Holding Mykolaiv has come at a deadly price: 134 civilian casualties, its governor says
CBC
It's hard to escape the irony as Anatoli Nikolai sweeps up broken glass outside a building that's had its windows blown out in the Ukrainian city of Mykolaiv.
The sidewalk the 81-year-old is cleaning up is part of Moscow Street.
It's right around the corner from the regional administrative headquarters destroyed by a Russian airstrike on Tuesday, killing 20 people, injuring scores of others and shaking city blocks all around it.
"I can't explain it to myself, why massacres are done by people who are sent here," Nikolai said. "We are still brothers."
But trying to tell relatives in Russia what Moscow is doing to Ukraine is like talking to "zombies," he said.
"I was calling my nephew and he says, 'I don't believe it. This is your propaganda. This is your troops bombing yourselves.'"
Mykolaiv is a mainly Russian-speaking city of nearly 500,000 people, although many have left since the invasion began on Feb. 24. The Kremlin expected its troops to meet little resistance here, but instead the battle for this strategic territory has become entrenched.
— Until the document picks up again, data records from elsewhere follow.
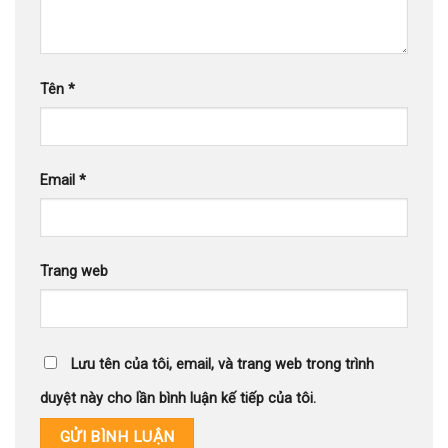
Tên
*
Email
*
Trang web
Lưu tên của tôi, email, và trang web trong trình
duyệt này cho lần bình luận kế tiếp của tôi.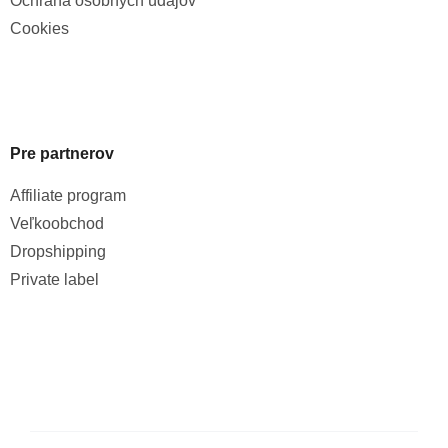
Ochrana osobných údajov
Cookies
Pre partnerov
Affiliate program
Veľkoobchod
Dropshipping
Private label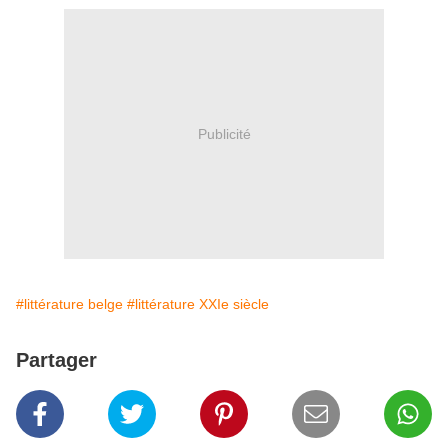
Publicité
#littérature belge
#littérature XXIe siècle
Partager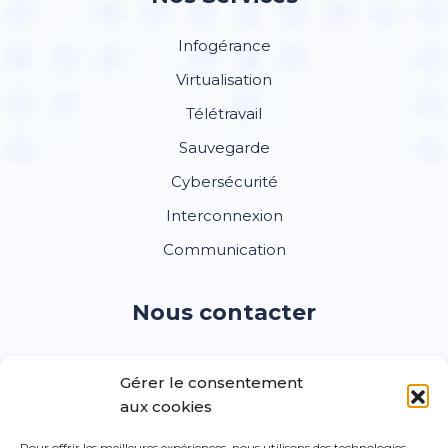
Infogérance
Virtualisation
Télétravail
Sauvegarde
Cybersécurité
Interconnexion
Communication
Nous contacter
Vous avez un besoin, un projet ?
Contactez-nous
pour
Gérer le consentement
concevoir la solution adaptée à votre entreprise :
aux cookies
Pour offrir les meilleures expériences, nous utilisons des technologies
In the past, Mykolaiv was one of the Russian Empire's largest shipbuilding centres and the headquarters of its Black Sea navy for more than 100 years.
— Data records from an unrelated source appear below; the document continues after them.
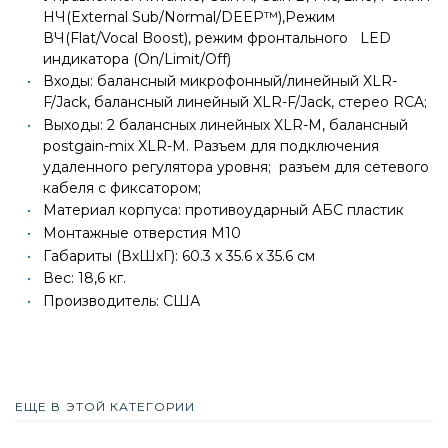
НЧ(External Sub/Normal/DEEP™),Режим
ВЧ(Flat/Vocal Boost), режим фронтального LED
индикатора (On/Limit/Off)
Входы: балансный микрофонный/линейный XLR-
F/Jack, балансный линейный XLR-F/Jack, стерео RCA;
Выходы: 2 балансных линейных XLR-M, балансный
postgain-mix XLR-M. Разъем для подключения
удаленного регулятора уровня; разъем для сетевого
кабеля с фиксатором;
Материал корпуса: противоударный АБС пластик
Монтажные отверстия M10
Габариты (ВхШхГ): 60.3 x 35.6 x 35.6 см
Вес: 18,6 кг.
Производитель: США
ЕЩЕ В ЭТОЙ КАТЕГОРИИ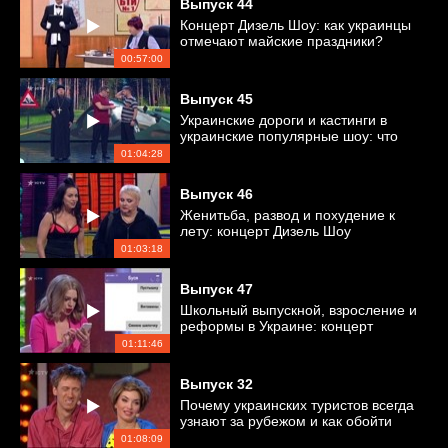
Выпуск
44
Концерт Дизель Шоу: как украинцы
отмечают майские праздники?
00:57:00
Выпуск
45
Украинские дороги и кастинги в
украинские популярные шоу: что
общего?
01:04:28
Выпуск
46
Женитьба, развод и похудение к
лету: концерт Дизель Шоу
01:03:18
Выпуск
47
Школьный выпускной, взросление и
реформы в Украине: концерт
Дизель Шоу
01:11:46
Выпуск
32
Почему украинских туристов всегда
узнают за рубежом и как обойти
запрет ВКонтакте?
01:08:09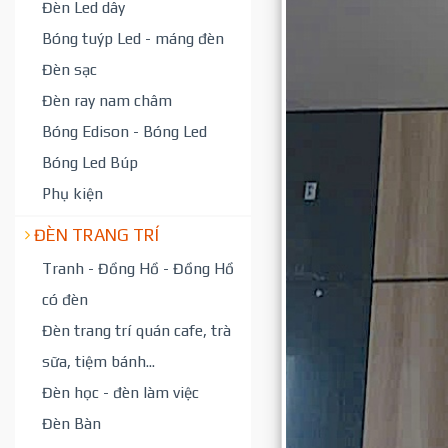
Đèn Led dây
Bóng tuýp Led - máng đèn
Đèn sạc
Đèn ray nam châm
Bóng Edison - Bóng Led
Bóng Led Búp
Phụ kiện
ĐÈN TRANG TRÍ
Tranh - Đồng Hồ - Đồng Hồ
có đèn
Đèn trang trí quán cafe, trà
sữa, tiệm bánh...
Đèn học - đèn làm việc
Đèn Bàn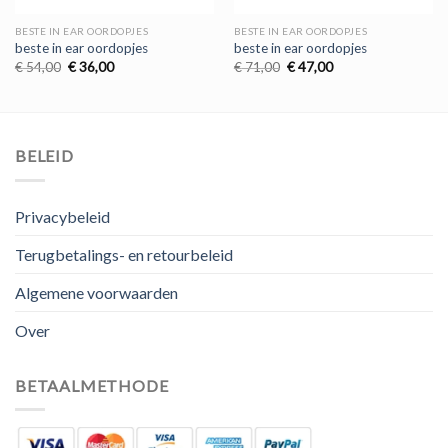
BESTE IN EAR OORDOPJES
BESTE IN EAR OORDOPJES
beste in ear oordopjes
beste in ear oordopjes
Oorspronkelijke
Huidige
Oorspronkelijke
Huidige
€
54,00
€
36,00
€
71,00
€
47,00
prijs
prijs
prijs
prijs
was:
is:
was:
is:
€ 54,00.
€ 36,00.
€ 71,00.
€ 47,00.
BELEID
Privacybeleid
Terugbetalings- en retourbeleid
Algemene voorwaarden
Over
BETAALMETHODE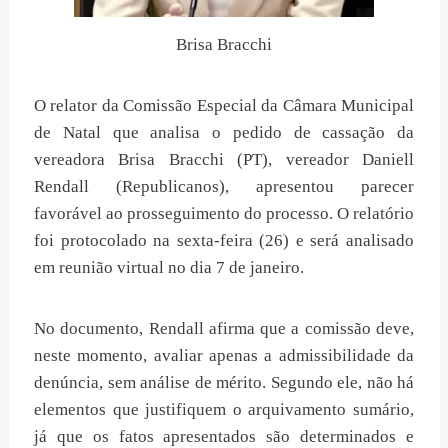
Brisa Bracchi
O relator da Comissão Especial da Câmara Municipal
de Natal que analisa o pedido de cassação da
vereadora Brisa Bracchi (PT), vereador Daniell
Rendall (Republicanos), apresentou parecer
favorável ao prosseguimento do processo. O relatório
foi protocolado na sexta-feira (26) e será analisado
em reunião virtual no dia 7 de janeiro.
No documento, Rendall afirma que a comissão deve,
neste momento, avaliar apenas a admissibilidade da
denúncia, sem análise de mérito. Segundo ele, não há
elementos que justifiquem o arquivamento sumário,
já que os fatos apresentados são determinados e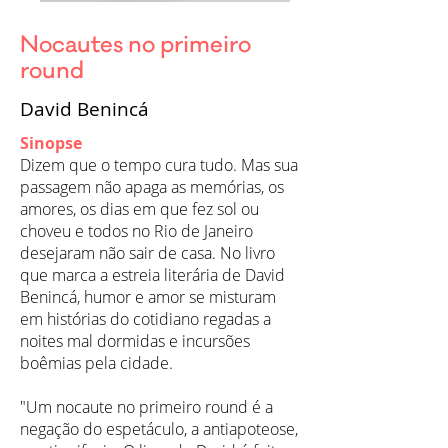
Nocautes no primeiro
round
David Benincá
Sinopse
Dizem que o tempo cura tudo. Mas sua
passagem não apaga as memórias, os
amores, os dias em que fez sol ou
choveu e todos no Rio de Janeiro
desejaram não sair de casa. No livro
que marca a estreia literária de David
Benincá, humor e amor se misturam
em histórias do cotidiano regadas a
noites mal dormidas e incursões
boêmias pela cidade.
"Um nocaute no primeiro round é a
negação do espetáculo, a antiapoteose,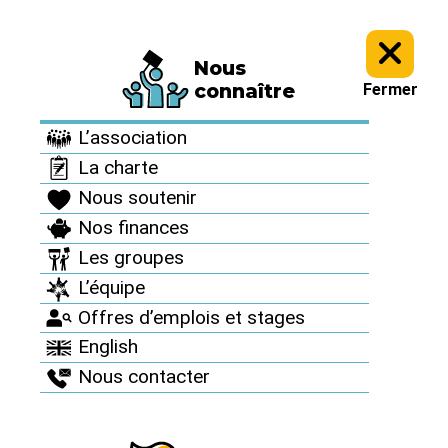
Nous
Informez vous >
Des accidents nucléaires partout >
connaître
Fermer
Des accidents
L’association
nucléaires partout
La charte
Nous soutenir
Nos finances
Les groupes
L’équipe
Offres d’emplois et stages
English
Nous contacter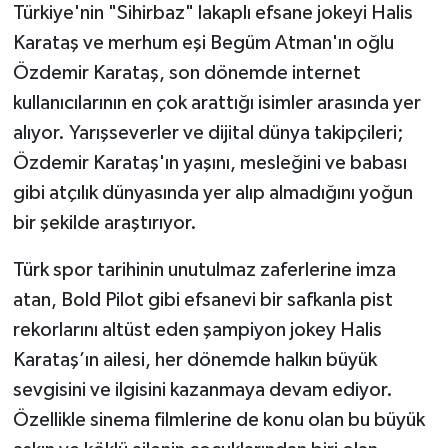
Türkiye'nin "Sihirbaz" lakaplı efsane jokeyi Halis
Karataş ve merhum eşi Begüm Atman'ın oğlu
TEKNOLOJİ
Özdemir Karataş, son dönemde internet
YAŞAM
kullanıcılarının en çok arattığı isimler arasında yer
alıyor. Yarışseverler ve dijital dünya takipçileri;
KÜLTÜR SANAT
Özdemir Karataş'ın yaşını, mesleğini ve babası
gibi atçılık dünyasında yer alıp almadığını yoğun
bir şekilde araştırıyor.
Türk spor tarihinin unutulmaz zaferlerine imza
atan, Bold Pilot gibi efsanevi bir safkanla pist
rekorlarını altüst eden şampiyon jokey Halis
Karataş’ın ailesi, her dönemde halkın büyük
sevgisini ve ilgisini kazanmaya devam ediyor.
Özellikle sinema filmlerine de konu olan bu büyük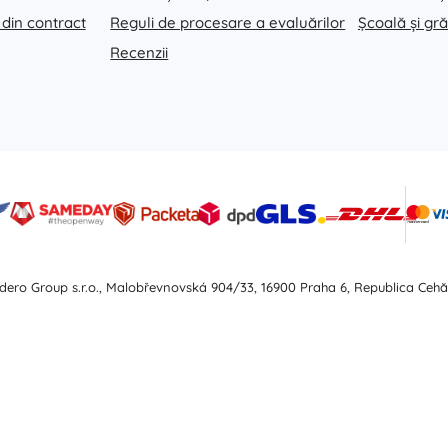
 din contract
Reguli de procesare a evaluărilor
Școală și gră
Recenzii
dero Group s.r.o., Malobřevnovská 904/33, 16900 Praha 6, Republica Cehă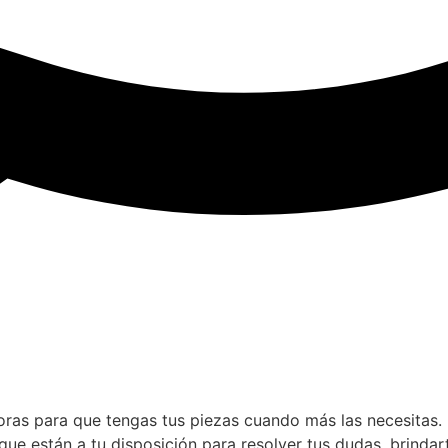
horas para que tengas tus piezas cuando más las necesitas.
 están a tu disposición para resolver tus dudas, brindar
Today, the city enjoys hero status amongst Ukrainians for fending off — for weeks now — Russian forces attempting to advance west along the southern coast towards Odesa from Kherson, the only major Ukrainian city that's fully under Russian control.
If Russia were to try an amphibious landing to capture Odesa, Ukraine's largest Black Sea port and a key asset, it would need a supply route from Kherson, most analysts suggest.
But Kherson lies about 70 kilometres east of Mykolaiv and, as fighting continues between the cities, the Ukrainians claim continued success in pushing back the Russians.
That success has come at a heavy price.
On Wednesday, Governor of Mykolaiv Oblast Vitaliy Kim said that 134 civilians from the region have been killed since the start of the conflict, including six children.
Kim is widely considered a thorn in the side of the Russian President Vladimir Putin.